I am developing a replacement for our company's web service stack.
The existing pile was developed using SOAP and some other end points were hacked manually. This maintenance is a nightmare.
I can use any language, technique, and framework until it fits the goal.
Requirements:
- Undoubtedly easy to fill the services
- Uses an MVC model
- Middle It helps in injection of layers Authentication around the call (ohth and basic ath) (primarily in a declarative way)

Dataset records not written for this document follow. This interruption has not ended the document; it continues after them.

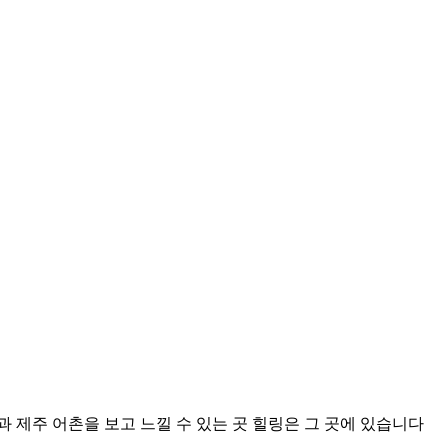
 제주 어촌을 보고 느낄 수 있는 곳 힐링은 그 곳에 있습니다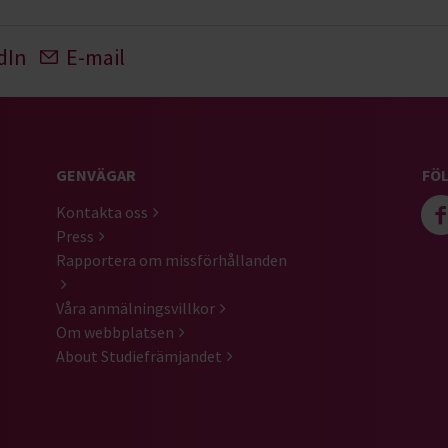
dIn
E-mail
GENVÄGAR
FÖL
Kontakta oss
Press
Rapportera om missförhållanden
Våra anmälningsvillkor
Om webbplatsen
About Studiefrämjandet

- It will return JSON, JSONP and Plain OL XML (Simple XML) Return Data Makes it easy to serialize
- primarily caching controls Designed and built in e-tag support
- is primarily using a steady typed language but it does not matter if I have to type It is dramatically low
- This is a framework that would be great to support handling microfreaded / epole type HTTP so that I can easily support HTTP long voting, but this is not a requirement.
So far I have noticed:
- .NET (C #)
- ASP.NET MVC (Simple MVC framework, manually adding missing pieces to meet my needs
- Monorail (Simple MVC Framework, Less Supported)
- WCF (Unfor Tununit to make it a lot of acquisition in order to work well for customers' consumption To force it do not use WCF itself)
- Python
- Scala (still new but bigger) startups are using it)
- Ruby on Rail (the way I do not like on scale)
Any other thoughts or ideas?
I just started working with - I think this is a great combination.